A Clean Break With The Past


And consider this: the five postwar moods before the present one were conjoined as well as consecutive—each had its roots in reaction to the previous one, as have the moods of most nations through most of past history. Wartime family disruptions led logically and naturally to early postwar domesticity. The Cold War, which really began in 1945 at Yalta, bore its bitter fruit five years later in Korea. Armed conflict with our former allies, the Communists, led logically to the era of suspicion. The eventual relaxation of that crisis cleared the way for the Elsenhower years of self-indulgence. And the new energy and responsibility of the Kennedy term was clearly enough a reaction to that.

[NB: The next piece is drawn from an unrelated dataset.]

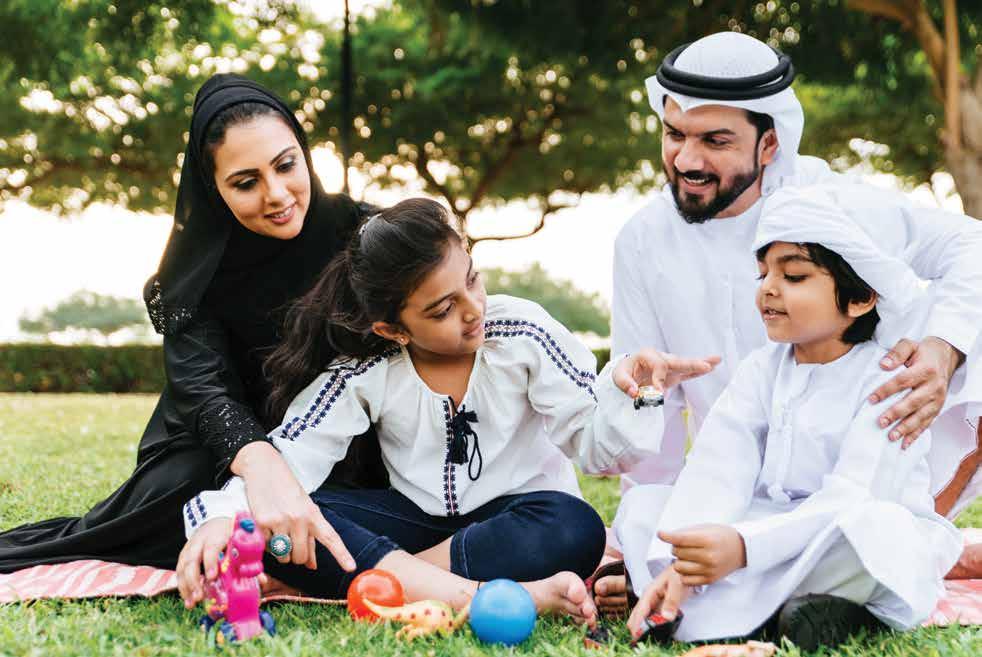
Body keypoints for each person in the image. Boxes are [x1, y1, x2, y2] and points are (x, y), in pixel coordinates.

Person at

In such a linear way did our history unfold for almost two decades.

And then—snap! The chain of events seemed to be broken. Suddenly we flew off in directions that seemed to be neither a continuation of nor a reaction to anything that had gone before. Disillusion with uniform and flag did not appear to be rooted in reaction to any particular superpatriotism of the preceding period; mechanized thinking was not new, but the existence, indeed the ubiquitous presence, of actual thinking machines was; the new youth rebellion could be seen as a reaction to youth passivity a decade earlier, but the breadth and depth of the response was so far out of proportion to the challenge as to make such an explanation seem entirely inadequate. The present American mood, then, in many of its aspects, has had no precedents or antecedents; it represents almost a clear break; it seems to have come out of the blue. Meanwhile, let us remember, it has not been accompanied by sharp breaks in or reversals of the broad ameliorative trends that have marched through the whole postwar period. There are no jolts or breaks around 1964 or 1965 in the charts of social progress. The nation seems to have changed its mind, or to be in the process of changing its mind, on many of the most basic matters for no immediately discernible material reason. And this occurs precisely at the time when the new post-V-J Day generation is coming of age.

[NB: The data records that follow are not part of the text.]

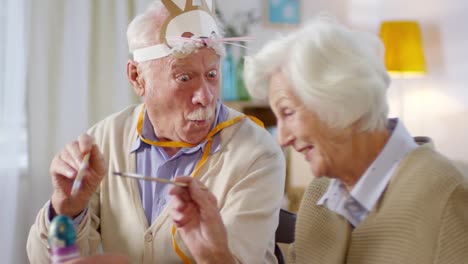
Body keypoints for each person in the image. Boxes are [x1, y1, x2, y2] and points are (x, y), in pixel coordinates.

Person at [168, 16, 468, 263]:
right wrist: (215, 255)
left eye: (288, 113)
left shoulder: (446, 196)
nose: (282, 138)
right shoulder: (321, 195)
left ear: (341, 100)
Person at [26, 1, 285, 263]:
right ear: (137, 77)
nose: (205, 97)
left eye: (211, 74)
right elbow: (41, 258)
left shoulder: (257, 153)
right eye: (184, 77)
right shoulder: (106, 139)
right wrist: (66, 210)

“Will the affairs of General Motors be managed by men smoking pot?”

Can this conjunction of facts be more than coincidental? Indeed, must it not be? If so, then the new generation, the generation that is in tune with the new world because it never knew the old one, appears, for better or worse, as the basic force behind the new, unprecedented American attitudes. As for the statistical charts, their relatively smooth continuance through this period of violent cultural upheaval may be explained by the fact that the charts and the things recorded in the charts- matters of business, government, philanthropy—remain in the hands of the old postwar generation. It does not really live in the new world it has made, yet it still nervously holds all the levers of national power.

One who accepts such an analysis is Margaret Mead. In her recent book, Culture and Commitment: A Study of the Generation Gap , she declares that “our present situation is unique, without any parallel in the past,” and that—not just in the United States but world-wide—the human race is arriving through the youth revolt at an entirely new phase of cultural evolution. Putting her argument in a context of rigorous anthropological study rather than in the familiar one of parlor sociology, she describes the new phase as a “prefigurative” society: one in which the traditional handing down of knowledge and belief from the elder generation to the younger is being reversed and in which “it will be the child and not the parent or grandparent that represents what is to come.” No longer anywhere in the world, Dr. Mead says, can the elders, born before the Second World War, know and understand what the children know and understand: “Even very recently the elders could say, ‘You know, I have been young and you never have been old.’ But today’s young people can reply, ‘You never have been young in the world I am young in, and you never can be.’” The prefigurative society she sees emerging is, Dr. Mead says, the first one in human history.

It is a persuasive case, and, fitted together with the vital statistics I have cited, it leads to a persuasive explanation of why changes in our values and attitudes, after years of poking along like a donkey cart in a time of great transformation in our material situation, have recently taken off as steeply as a jet plane. So it comes about that the elders—whether they conservatively wring their hands over the new changes or liberally try to understand, absorb, and temper them—feel like expatriate visitors in their own country. Like expatriates, we of the prewar generation are inclined to spend our days wavering between wonder, exasperation, apprehension, disgust, and superiority toward what we see around us. Again like expatriates, we tend to cling together in enclaves, to propitiate our sense of loneliness by finding islands of our own within the new world that conform as closely as possible to the old one. The turned-on headlights of daytime drivers that have been so familiar a sight in many parts of the country in recent months are supposed to mean support of our Vietnam policy, but they mean more than that. They are a symbol by which the loneliest of the lonely expatriates reassure themselves that they are not wholly alone; they are the club ties of the American Club in Samarkand.